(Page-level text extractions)
* * *

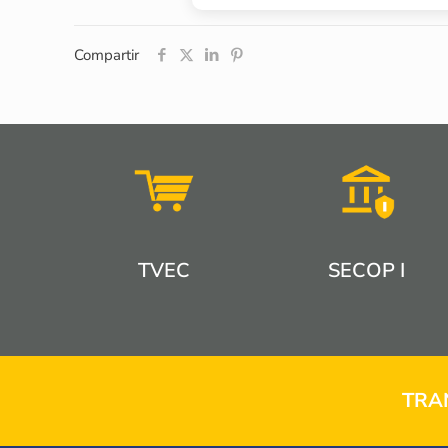
Compartir
TVEC
SECOP I
TRA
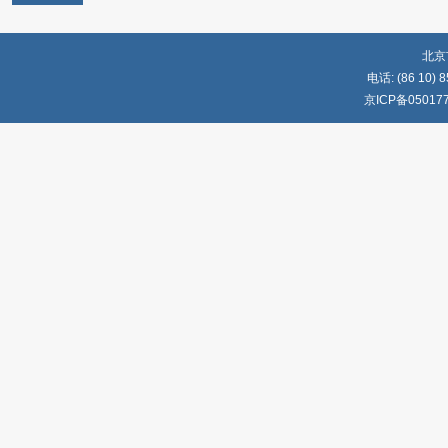
北京
电话: (86 10) 8
京ICP备05017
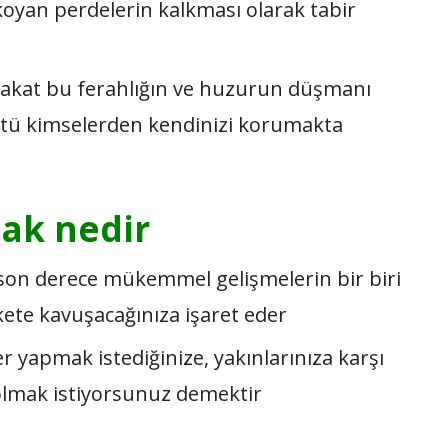
ıkoyan perdelerin kalkması olarak tabir
 fakat bu ferahlığın ve huzurun düşmanı
 kötü kimselerden kendinizi korumakta
mak nedir
n son derece mükemmel gelişmelerin bir biri
kete kavuşacağınıza işaret eder
er yapmak istediğinize, yakınlarınıza karşı
olmak istiyorsunuz demektir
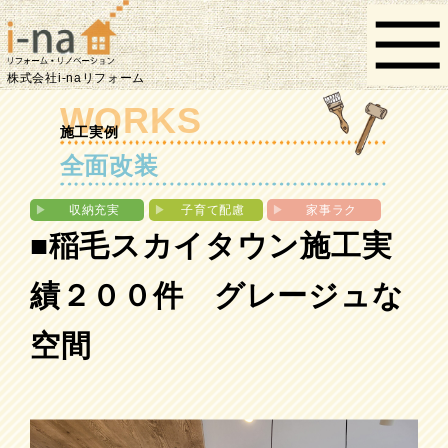
株式会社i-naリフォーム
WORKS
施工実例
全面改装
▶︎
収納充実
▶︎
子育て配慮
▶︎
家事ラク
■稲毛スカイタウン施工実
績２００件 グレージュな
空間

* * *

* [Task description] Your copy must reproduce the entries above in full, without their pictures.

* [Result of the task]
Compartir
TVEC
SECOP I
TRA
北京
电话: (86 10) 8
京ICP备05017
ıkoyan perdelerin kalkması olarak tabir
 fakat bu ferahlığın ve huzurun düşmanı
 kötü kimselerden kendinizi korumakta
mak nedir
n son derece mükemmel gelişmelerin bir biri
kete kavuşacağınıza işaret eder
er yapmak istediğinize, yakınlarınıza karşı
olmak istiyorsunuz demektir
株式会社i-naリフォーム
WORKS
施工実例
全面改装
▶︎
収納充実
▶︎
子育て配慮
▶︎
家事ラク
■稲毛スカイタウン施工実
績２００件 グレージュな
空間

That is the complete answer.